LUX, LIQUOR, ET VERITAS
Who knew so many architects were so true to blue—and we’re not just talking donkey dems, here. Waves of Yalies—past, present, and indeterminate—descended upon New Haven on November 7 to commemorate the rededication and renaming of the improbably once-reviled A&A Building, henceforth Paul Rudolph Hall. Among the silvery-haired eminences squirming in the restored benches of Hastings Hall during a soporific keynote by curator Timothy Rohan were Vincent Scully, Kevin Roche, Charles Gwathmey, Peter Eisenman, Cynthia Davidson, Sid Bass, and Joan Davidson, plus younger eminences Deborah Berke, Tod Williams, Billie Tsien, Joel Sanders, and assorted journos, including Newsweek’s Cathleen McGuigan, Time’s Richard Lacayo, Bob Ivy, and Paul Goldberger, and faculty too numerous to name. Then came the exclusive dinner for three hundred—reminding us of the last stand at Thermopylae—where host Stern, demonstrating either inscrutable savvy or a surprisingly tin ear for seating buzz, placed Vanity Fair’s Matt Tynauer at a chilly upstairs table one remove even from a roomful of faculty players, among them Michael Haverland, who until now, we were told, has not even been on speaking terms with Yale since his contract ended. Former Princeton dean Bob Maxwell flew in from London a day earlier than famed Rudolph students Norman Foster and Richard Rogers, slated to speak at the symposium on Saturday, but we have yet to find anyone who stuck it out past that night’s chocolate mousse log, though Gregg Pasquarelli and Chris Sharples lasted long enough to toss back one last round at the reliably seedy Anchor Bar.

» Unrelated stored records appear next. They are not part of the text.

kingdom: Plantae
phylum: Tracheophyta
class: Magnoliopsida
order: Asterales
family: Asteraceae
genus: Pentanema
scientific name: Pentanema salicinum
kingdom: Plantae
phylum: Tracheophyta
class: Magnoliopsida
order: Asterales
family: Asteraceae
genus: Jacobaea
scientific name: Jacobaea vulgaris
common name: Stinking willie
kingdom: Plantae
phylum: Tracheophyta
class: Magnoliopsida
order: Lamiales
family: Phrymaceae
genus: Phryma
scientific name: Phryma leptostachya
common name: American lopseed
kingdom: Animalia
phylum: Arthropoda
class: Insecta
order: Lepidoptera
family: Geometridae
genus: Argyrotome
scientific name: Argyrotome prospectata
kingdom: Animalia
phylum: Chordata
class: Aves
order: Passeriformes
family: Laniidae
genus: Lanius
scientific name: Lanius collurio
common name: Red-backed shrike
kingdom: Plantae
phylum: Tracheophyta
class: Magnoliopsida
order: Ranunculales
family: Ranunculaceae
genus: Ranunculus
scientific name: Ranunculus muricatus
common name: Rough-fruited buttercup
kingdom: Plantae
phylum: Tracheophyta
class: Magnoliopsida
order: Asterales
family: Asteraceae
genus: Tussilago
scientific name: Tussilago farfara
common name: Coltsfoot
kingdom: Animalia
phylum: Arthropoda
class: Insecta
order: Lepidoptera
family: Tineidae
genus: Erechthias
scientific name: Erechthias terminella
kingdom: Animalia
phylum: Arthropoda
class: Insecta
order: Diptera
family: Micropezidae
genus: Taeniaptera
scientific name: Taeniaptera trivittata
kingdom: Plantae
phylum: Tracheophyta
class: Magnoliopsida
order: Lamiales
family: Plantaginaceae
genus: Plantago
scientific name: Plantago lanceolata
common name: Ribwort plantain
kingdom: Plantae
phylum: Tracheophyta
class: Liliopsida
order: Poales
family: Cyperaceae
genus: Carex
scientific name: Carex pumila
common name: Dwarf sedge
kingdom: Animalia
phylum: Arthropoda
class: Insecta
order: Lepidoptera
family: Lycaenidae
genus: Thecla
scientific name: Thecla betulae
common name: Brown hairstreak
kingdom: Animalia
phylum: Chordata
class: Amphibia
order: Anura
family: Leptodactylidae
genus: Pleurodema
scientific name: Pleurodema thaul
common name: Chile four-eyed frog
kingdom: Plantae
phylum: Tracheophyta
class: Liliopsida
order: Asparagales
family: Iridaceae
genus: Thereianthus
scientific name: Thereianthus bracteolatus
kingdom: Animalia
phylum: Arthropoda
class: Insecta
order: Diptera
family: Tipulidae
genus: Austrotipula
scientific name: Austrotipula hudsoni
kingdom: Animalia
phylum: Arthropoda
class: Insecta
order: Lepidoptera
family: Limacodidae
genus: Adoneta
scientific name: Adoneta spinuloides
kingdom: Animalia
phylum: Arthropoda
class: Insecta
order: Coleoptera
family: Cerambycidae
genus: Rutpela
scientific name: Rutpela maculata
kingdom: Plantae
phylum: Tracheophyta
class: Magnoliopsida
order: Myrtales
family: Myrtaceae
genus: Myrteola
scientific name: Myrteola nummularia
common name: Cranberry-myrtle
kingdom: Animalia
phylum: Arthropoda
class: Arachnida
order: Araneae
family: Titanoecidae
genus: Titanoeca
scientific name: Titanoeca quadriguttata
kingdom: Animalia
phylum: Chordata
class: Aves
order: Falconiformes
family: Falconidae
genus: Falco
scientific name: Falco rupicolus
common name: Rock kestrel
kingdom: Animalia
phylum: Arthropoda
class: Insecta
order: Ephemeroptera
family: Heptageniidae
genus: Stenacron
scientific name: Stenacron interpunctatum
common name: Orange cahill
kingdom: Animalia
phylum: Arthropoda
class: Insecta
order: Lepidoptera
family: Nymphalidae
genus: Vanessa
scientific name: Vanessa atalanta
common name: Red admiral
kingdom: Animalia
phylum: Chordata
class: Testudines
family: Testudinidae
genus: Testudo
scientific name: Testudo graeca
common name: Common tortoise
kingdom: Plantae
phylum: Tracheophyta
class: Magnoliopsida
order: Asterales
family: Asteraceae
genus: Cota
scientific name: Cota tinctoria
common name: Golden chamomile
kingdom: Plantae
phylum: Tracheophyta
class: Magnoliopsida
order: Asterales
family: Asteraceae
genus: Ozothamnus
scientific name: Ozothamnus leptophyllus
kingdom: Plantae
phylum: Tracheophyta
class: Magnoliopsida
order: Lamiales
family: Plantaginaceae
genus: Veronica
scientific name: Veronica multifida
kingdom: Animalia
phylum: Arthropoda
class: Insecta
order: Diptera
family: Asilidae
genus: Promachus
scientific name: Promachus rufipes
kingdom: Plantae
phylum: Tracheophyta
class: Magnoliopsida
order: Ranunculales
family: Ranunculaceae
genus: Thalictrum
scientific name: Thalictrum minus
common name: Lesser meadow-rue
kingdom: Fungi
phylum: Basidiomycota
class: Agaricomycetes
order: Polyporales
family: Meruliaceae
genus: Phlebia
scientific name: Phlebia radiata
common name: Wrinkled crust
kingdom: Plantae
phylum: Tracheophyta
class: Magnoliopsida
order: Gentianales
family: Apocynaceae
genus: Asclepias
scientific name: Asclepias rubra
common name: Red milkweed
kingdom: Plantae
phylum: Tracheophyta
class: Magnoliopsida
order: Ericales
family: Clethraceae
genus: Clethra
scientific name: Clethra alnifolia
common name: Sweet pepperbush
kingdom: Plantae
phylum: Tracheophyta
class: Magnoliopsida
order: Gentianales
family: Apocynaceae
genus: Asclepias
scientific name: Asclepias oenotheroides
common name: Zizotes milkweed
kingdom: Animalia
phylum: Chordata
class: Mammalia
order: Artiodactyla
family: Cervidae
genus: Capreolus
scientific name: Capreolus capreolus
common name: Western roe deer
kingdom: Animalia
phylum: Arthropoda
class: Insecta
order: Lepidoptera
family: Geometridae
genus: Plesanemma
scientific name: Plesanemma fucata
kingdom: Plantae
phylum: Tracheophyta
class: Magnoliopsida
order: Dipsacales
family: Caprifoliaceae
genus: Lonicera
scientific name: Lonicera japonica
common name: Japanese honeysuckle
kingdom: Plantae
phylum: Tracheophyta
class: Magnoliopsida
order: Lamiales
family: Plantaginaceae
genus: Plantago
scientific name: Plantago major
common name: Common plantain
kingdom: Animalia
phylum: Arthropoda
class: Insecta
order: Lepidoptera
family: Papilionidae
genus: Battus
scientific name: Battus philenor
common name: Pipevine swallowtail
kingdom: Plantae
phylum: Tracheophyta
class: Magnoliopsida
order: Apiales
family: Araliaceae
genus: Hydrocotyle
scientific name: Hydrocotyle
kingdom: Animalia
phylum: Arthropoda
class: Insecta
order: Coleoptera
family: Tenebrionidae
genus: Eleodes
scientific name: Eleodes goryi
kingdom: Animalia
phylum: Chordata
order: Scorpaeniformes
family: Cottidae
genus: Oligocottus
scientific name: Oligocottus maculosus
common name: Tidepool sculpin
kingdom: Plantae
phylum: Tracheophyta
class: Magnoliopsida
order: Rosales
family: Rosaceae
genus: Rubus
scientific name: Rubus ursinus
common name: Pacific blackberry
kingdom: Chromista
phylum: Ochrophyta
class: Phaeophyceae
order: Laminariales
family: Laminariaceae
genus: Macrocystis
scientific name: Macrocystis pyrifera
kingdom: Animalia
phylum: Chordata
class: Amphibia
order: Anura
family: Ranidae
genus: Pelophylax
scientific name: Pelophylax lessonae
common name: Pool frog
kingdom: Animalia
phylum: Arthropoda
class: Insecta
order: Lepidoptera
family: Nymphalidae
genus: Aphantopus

Our party at the glassy and classy USM showroom in Soho may not have been quite so upper-crust but it was just the blast among well-wishers we wanted to usher in our fifth year in business. Among the loyal (and the loaded) who joined us were Calvin Tsao, Charles Renfro, Morris Adjmi, Carol Willis, James Sanders, Stan Allen, David Ling, Sylvia Smith of FXFowle, Ashley O’Neill of SOM, Lee Washesky of Polshek Partnership, and AN contributors Alex Gorlin and Aric Chen, the latter fresh from a grand pooh-bah dinner in celebration of Zaha Hadid’s double hitter—Chanel Pavilion and Sonnabend Gallery exhibition—where Pin-Up’s Alex de Looz sat rapt in attendance at her side while Nicolai Ourossoff, Craig Robbins, Hani Rashid, and Lise Anne Couture fluttered about and Prada artist Francesco Vezzoli marveled at the fact that he didn’t recognize anybody.